Parfois, le mélomane connaît des chocs profonds. Au disque, la Cinquième de Mahler par Gustavo Dudamel et le Simon Bolivar Youth Orchestra of Venezuela, publiée récemment chez Deutsche Grammophon, en fut un : vision absolument stupéfiante, à acquérir absolument et vous découvrirez, soyez en sûrs, l’une des baguettes les plus extraordinaires de la nouvelle génération. Le jeune Norvégien Eivind Gullberg Jensen appartient aussi à cette race d’exception. Au mois de janvier dernier, il avait dirigé l’Orchestre National dans Kullervo de Sibelius, et nous en étions ressortis impressionnés. Nouveau concert, avec l’Orchestre de Paris cette fois-ci, incontestable réussite, triomphe absolu. Tout au long de cette soirée, Eivind Gullberg Jensen fascine par sa façon de s’immerger dans la musique ; il en ressort ainsi des interprétations suprêmement équilibrées, d’une indéniable profondeur d’inspiration. Il obtient de ses orchestres (c’était aussi le cas au mois de janvier avec l’Orchestre National) des sonorités rondes, chaleureuses mais incroyablement fines et transparentes. Dans la Symphonie n°13 pour basse, chœurs d’hommes et orchestre « Baby Jar » de Chostakovitch, Sergei Leiferkus, qui tenait la partie de basse, a certainement trouvé en Gullberg Jensen un partenaire à sa mesure, l’un des seuls capables de soutenir dramatiquement pendant une heure entière une partition aussi ingrate que difficile. S’il y a en effet un élément qui fascine ici, bien plus que le traitement des couleurs, ou la concentration totale et absolue des musiciens, en totale symbiose avec leur chef invité, c’est la force dramatique de l’interprétation. L’auditeur ressent physiquement la tension sombre et inéluctable qui anime chaque page. Quel souffle, quel sens incomparable de l’architecture ! Quelle noblesse, quelle grandeur ! C’est certain : Gullberg Jensen est un grand. Il doit revenir. Il doit continuer à nous offrir des soirées aussi inoubliables, d’autant qu’il est par ailleurs un formidable accompagnateur : en première partie de soirée, le Concerto pour piano n°17 de Mozart enthousiasmait par ses phrasés solaires et ses tons d’automne. L’un des plus beaux concerts de la saison, c’est évident. Expliquer pourquoi devient réellement difficile, tellement nous atteignons l’indicible. Le Paradis ?
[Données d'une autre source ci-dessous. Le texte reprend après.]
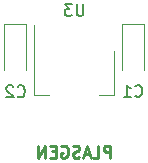
<source format=gbr>
G04 #@! TF.GenerationSoftware,KiCad,Pcbnew,(5.1.4)-1*
G04 #@! TF.CreationDate,2020-02-29T18:51:57+01:00*
G04 #@! TF.ProjectId,PLA_C64,504c415f-4336-4342-9e6b-696361645f70,rev?*
G04 #@! TF.SameCoordinates,Original*
G04 #@! TF.FileFunction,Legend,Bot*
G04 #@! TF.FilePolarity,Positive*
%FSLAX46Y46*%
G04 Gerber Fmt 4.6, Leading zero omitted, Abs format (unit mm)*
G04 Created by KiCad (PCBNEW (5.1.4)-1) date 2020-02-29 18:51:57*
%MOMM*%
%LPD*%
G04 APERTURE LIST*
%ADD10C,0.250000*%
%ADD11C,0.120000*%
%ADD12C,0.150000*%
G04 APERTURE END LIST*
D10*
X27365579Y-31148280D02*
X27365579Y-30148280D01*
X26984626Y-30148280D01*
X26889388Y-30195900D01*
X26841769Y-30243519D01*
X26794150Y-30338757D01*
X26794150Y-30481614D01*
X26841769Y-30576852D01*
X26889388Y-30624471D01*
X26984626Y-30672090D01*
X27365579Y-30672090D01*
X25889388Y-31148280D02*
X26365579Y-31148280D01*
X26365579Y-30148280D01*
X25603674Y-30862566D02*
X25127483Y-30862566D01*
X25698912Y-31148280D02*
X25365579Y-30148280D01*
X25032245Y-31148280D01*
X24746531Y-31100661D02*
X24603674Y-31148280D01*
X24365579Y-31148280D01*
X24270340Y-31100661D01*
X24222721Y-31053042D01*
X24175102Y-30957804D01*
X24175102Y-30862566D01*
X24222721Y-30767328D01*
X24270340Y-30719709D01*
X24365579Y-30672090D01*
X24556055Y-30624471D01*
X24651293Y-30576852D01*
X24698912Y-30529233D01*
X24746531Y-30433995D01*
X24746531Y-30338757D01*
X24698912Y-30243519D01*
X24651293Y-30195900D01*
X24556055Y-30148280D01*
X24317960Y-30148280D01*
X24175102Y-30195900D01*
X23222721Y-30195900D02*
X23317960Y-30148280D01*
X23460817Y-30148280D01*
X23603674Y-30195900D01*
X23698912Y-30291138D01*
X23746531Y-30386376D01*
X23794150Y-30576852D01*
X23794150Y-30719709D01*
X23746531Y-30910185D01*
X23698912Y-31005423D01*
X23603674Y-31100661D01*
X23460817Y-31148280D01*
X23365579Y-31148280D01*
X23222721Y-31100661D01*
X23175102Y-31053042D01*
X23175102Y-30719709D01*
X23365579Y-30719709D01*
X22746531Y-30624471D02*
X22413198Y-30624471D01*
X22270340Y-31148280D02*
X22746531Y-31148280D01*
X22746531Y-30148280D01*
X22270340Y-30148280D01*
X21841769Y-31148280D02*
X21841769Y-30148280D01*
X21270340Y-31148280D01*
X21270340Y-30148280D01*
D11*
X20885100Y-19877600D02*
X20885100Y-25887600D01*
X27705100Y-22127600D02*
X27705100Y-25887600D01*
X20885100Y-25887600D02*
X22145100Y-25887600D01*
X27705100Y-25887600D02*
X26445100Y-25887600D01*
X20256800Y-19851500D02*
X20256800Y-23761500D01*
X18386800Y-19851500D02*
X20256800Y-19851500D01*
X18386800Y-23761500D02*
X18386800Y-19851500D01*
X30228800Y-19851500D02*
X30228800Y-23761500D01*
X28358800Y-19851500D02*
X30228800Y-19851500D01*
X28358800Y-23761500D02*
X28358800Y-19851500D01*
D12*
X25087484Y-18154400D02*
X25087484Y-18963924D01*
X25039865Y-19059162D01*
X24992246Y-19106781D01*
X24897008Y-19154400D01*
X24706532Y-19154400D01*
X24611294Y-19106781D01*
X24563675Y-19059162D01*
X24516056Y-18963924D01*
X24516056Y-18154400D01*
X24135103Y-18154400D02*
X23516056Y-18154400D01*
X23849389Y-18535353D01*
X23706532Y-18535353D01*
X23611294Y-18582972D01*
X23563675Y-18630591D01*
X23516056Y-18725829D01*
X23516056Y-18963924D01*
X23563675Y-19059162D01*
X23611294Y-19106781D01*
X23706532Y-19154400D01*
X23992246Y-19154400D01*
X24087484Y-19106781D01*
X24135103Y-19059162D01*
X19518946Y-25942562D02*
X19566565Y-25990181D01*
X19709422Y-26037800D01*
X19804660Y-26037800D01*
X19947518Y-25990181D01*
X20042756Y-25894943D01*
X20090375Y-25799705D01*
X20137994Y-25609229D01*
X20137994Y-25466372D01*
X20090375Y-25275896D01*
X20042756Y-25180658D01*
X19947518Y-25085420D01*
X19804660Y-25037800D01*
X19709422Y-25037800D01*
X19566565Y-25085420D01*
X19518946Y-25133039D01*
X19137994Y-25133039D02*
X19090375Y-25085420D01*
X18995137Y-25037800D01*
X18757041Y-25037800D01*
X18661803Y-25085420D01*
X18614184Y-25133039D01*
X18566565Y-25228277D01*
X18566565Y-25323515D01*
X18614184Y-25466372D01*
X19185613Y-26037800D01*
X18566565Y-26037800D01*
X29468086Y-25901922D02*
X29515705Y-25949541D01*
X29658562Y-25997160D01*
X29753800Y-25997160D01*
X29896658Y-25949541D01*
X29991896Y-25854303D01*
X30039515Y-25759065D01*
X30087134Y-25568589D01*
X30087134Y-25425732D01*
X30039515Y-25235256D01*
X29991896Y-25140018D01*
X29896658Y-25044780D01*
X29753800Y-24997160D01*
X29658562Y-24997160D01*
X29515705Y-25044780D01*
X29468086Y-25092399D01*
X28515705Y-25997160D02*
X29087134Y-25997160D01*
X28801420Y-25997160D02*
X28801420Y-24997160D01*
X28896658Y-25140018D01*
X28991896Y-25235256D01*
X29087134Y-25282875D01*
M02*

</source>
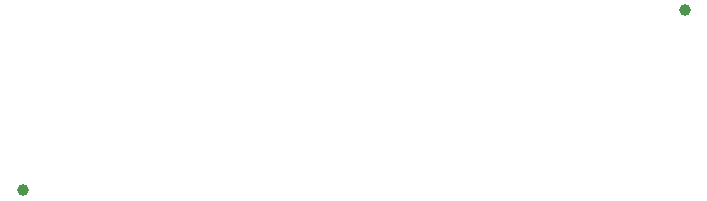
<source format=gbr>
G04 #@! TF.GenerationSoftware,KiCad,Pcbnew,5.1.3-ffb9f22~84~ubuntu18.04.1*
G04 #@! TF.CreationDate,2019-09-02T17:53:29+02:00*
G04 #@! TF.ProjectId,drac_badge,64726163-5f62-4616-9467-652e6b696361,rev?*
G04 #@! TF.SameCoordinates,Original*
G04 #@! TF.FileFunction,Paste,Top*
G04 #@! TF.FilePolarity,Positive*
%FSLAX46Y46*%
G04 Gerber Fmt 4.6, Leading zero omitted, Abs format (unit mm)*
G04 Created by KiCad (PCBNEW 5.1.3-ffb9f22~84~ubuntu18.04.1) date 2019-09-02 17:53:29*
%MOMM*%
%LPD*%
G04 APERTURE LIST*
%ADD10C,1.000000*%
G04 APERTURE END LIST*
D10*
X73500000Y-57500000D03*
X17470000Y-72740000D03*
M02*

</source>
Paris. Salle Pleyel, le 23 mai 2007. Wolfgang Amadeus Mozart
(1756-1791) : Concerto pour piano et orchestre n°17 en sol majeur KV
453. Dmitri Chostakovitch (1906-1975) : Symphonie pour basse, chœur
d’hommes et orchestre n°13 « Baby Yar » op. 113. Jonathan Gilad, piano.
Orchestre de Paris. Eivind Gullberg Jensen, direction.